É muito comum e até natural que vocês não saibam o que eu fiz neste fim de semana. Se isto fosse uma aposta valendo um calote, você decerto apostaria que eu fui à exposição em comemoração aos 60 Anos do Masp. Ou visitar um parente, daquele tipo de parente que nunca incomoda porque mora num cemitério. Não tente adivinhar. Não gosto da palavra “adivinhar”. A raiz latina divinare tem uma conotação estranha, olhe o que diz o dicionário: “conhecer o passado o presente e o futuro por meio de sortilégios”. Sortilégios. Paciência, vamos lá de novo, latim também, sortilegiu: “malefício de feitiçaria, bruxaria, maquinação”. É obvio que se você quisesse uma aula de etimologia não iria vir aqui; não me perdoem nem me comprem. Vinguem-se com o silêncio.


Chupei cana. Cana. Você jamais iria descobrir. Cana meus caros. Dessas que nascem como paliteiros com ímpetos de furar o céu, mas se contentam em furar a nossa pele com suas folhas que serviram de inspiração para o inventor da navalha. Fazia tanto tempo que eu não fazia isso que eu nem sabia mais como era; se o dente aceitaria fundir-se àquela fibra crocante e úmida ao mesmo tempo, doce e bagaço no mesmo tom. Sentei por debaixo duma amoreira (amoreira!) e me esqueci do pagode que comia solto no sítio, vez que a cada mordida as explosões da cana na boca infundia no ar um contraste com o pagode e o que eu ouvia era metamorfoseado numa lírica que ainda está por ser escrita.
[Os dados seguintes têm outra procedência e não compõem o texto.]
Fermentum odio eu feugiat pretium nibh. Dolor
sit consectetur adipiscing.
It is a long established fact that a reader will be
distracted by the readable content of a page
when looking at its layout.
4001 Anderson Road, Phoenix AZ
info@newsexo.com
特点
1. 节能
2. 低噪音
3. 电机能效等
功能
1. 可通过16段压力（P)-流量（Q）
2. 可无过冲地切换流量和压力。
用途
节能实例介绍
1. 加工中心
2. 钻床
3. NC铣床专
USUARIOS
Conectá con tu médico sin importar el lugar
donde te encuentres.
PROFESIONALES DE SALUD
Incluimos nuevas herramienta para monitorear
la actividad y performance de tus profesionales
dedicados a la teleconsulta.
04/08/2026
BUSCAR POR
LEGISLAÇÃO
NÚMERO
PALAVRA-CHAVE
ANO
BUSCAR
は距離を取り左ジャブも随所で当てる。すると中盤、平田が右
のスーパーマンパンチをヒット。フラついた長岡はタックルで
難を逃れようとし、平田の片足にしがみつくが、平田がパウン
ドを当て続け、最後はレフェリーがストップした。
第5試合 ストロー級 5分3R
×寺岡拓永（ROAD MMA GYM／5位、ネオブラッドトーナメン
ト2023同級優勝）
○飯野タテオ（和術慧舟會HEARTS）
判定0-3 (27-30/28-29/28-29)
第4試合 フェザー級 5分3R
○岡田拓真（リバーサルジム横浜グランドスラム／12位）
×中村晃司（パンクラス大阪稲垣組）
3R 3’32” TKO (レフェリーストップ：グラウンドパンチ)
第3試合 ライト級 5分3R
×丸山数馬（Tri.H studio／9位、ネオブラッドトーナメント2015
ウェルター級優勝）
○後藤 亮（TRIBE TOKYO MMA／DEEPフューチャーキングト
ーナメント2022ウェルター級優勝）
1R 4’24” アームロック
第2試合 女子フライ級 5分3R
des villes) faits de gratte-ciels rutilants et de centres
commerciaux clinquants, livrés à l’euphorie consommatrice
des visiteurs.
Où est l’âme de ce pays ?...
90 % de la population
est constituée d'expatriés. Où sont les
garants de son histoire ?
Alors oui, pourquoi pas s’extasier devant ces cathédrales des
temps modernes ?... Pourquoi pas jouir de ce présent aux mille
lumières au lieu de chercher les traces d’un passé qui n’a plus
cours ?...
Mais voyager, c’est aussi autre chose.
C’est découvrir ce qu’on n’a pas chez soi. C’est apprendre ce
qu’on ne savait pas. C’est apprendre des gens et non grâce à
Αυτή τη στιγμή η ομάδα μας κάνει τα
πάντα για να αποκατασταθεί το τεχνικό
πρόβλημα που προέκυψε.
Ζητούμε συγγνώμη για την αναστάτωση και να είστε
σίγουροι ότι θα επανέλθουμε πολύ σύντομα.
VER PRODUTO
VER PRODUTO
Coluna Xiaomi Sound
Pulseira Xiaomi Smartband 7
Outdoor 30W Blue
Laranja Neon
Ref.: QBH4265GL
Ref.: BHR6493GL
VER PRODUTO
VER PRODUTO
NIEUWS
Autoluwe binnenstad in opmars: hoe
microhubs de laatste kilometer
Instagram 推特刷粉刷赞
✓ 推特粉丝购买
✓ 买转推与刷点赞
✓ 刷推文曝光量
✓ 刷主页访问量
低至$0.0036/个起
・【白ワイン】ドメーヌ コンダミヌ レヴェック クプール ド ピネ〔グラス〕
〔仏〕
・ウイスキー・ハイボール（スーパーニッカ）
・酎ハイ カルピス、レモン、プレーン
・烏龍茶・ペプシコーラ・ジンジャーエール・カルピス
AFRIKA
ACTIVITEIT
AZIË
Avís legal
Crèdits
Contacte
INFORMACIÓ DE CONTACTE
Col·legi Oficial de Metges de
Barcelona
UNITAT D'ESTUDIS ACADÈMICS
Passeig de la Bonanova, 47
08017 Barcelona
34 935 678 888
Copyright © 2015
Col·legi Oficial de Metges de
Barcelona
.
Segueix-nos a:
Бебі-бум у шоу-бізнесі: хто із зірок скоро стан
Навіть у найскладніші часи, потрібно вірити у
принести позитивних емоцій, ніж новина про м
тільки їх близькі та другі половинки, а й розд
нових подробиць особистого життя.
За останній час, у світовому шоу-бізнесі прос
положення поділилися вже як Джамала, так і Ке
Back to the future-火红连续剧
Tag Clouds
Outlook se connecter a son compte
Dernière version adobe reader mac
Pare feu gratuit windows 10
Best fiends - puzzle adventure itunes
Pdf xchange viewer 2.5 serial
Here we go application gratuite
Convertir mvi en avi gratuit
Gente urbana é assim, fica abilolada (abilolada!!) quando morde uma simples cana, achando que aquilo é a quinta-essência, um néctar rural, uma poesia mesmo. Senti-me um bruto, quis me livrar da casca citadina em que estou enclausurado; pus os pés na terra, subi num pé de mangueira, ameacei um bem-te-vi com um olhar mais agudo, quase de encanto, que muito o aborreceu, porque voou em ziguezigue, feito uma borboleta de penas. Perguntei ao caseiro, já que não conheço as técnicas de vôo dos bem-te-vis, se esses bichos voam em linha reta ou como pétala, sem governo. Ele confirmou minha suspeita e disse que eles só voam assim quando se sentem ameaçado por um predador. Senti vontade e a lágrima de chorar.


Em plena estrada na volta a casa senti todos os perfumes que a memória já esquecera pela falta de uso. Assim que vi a Marginal do Tietê, senti a impotência potenciar seu poder sobre mim; vi uma garça branca branca branca audaciosa audaciosa audaciosa, cingir a beira daquele lamaçal, negro preto escuro, parei o carro quase ao seu lado e ela nem deu por mim, um lamento. Aquela garça sem graça no meio daquela desgraça, seria uma graça se não fosse já tão urbana quanto eu; um dia, distante dia, ela fora parente daquele bem-te-vi arredio.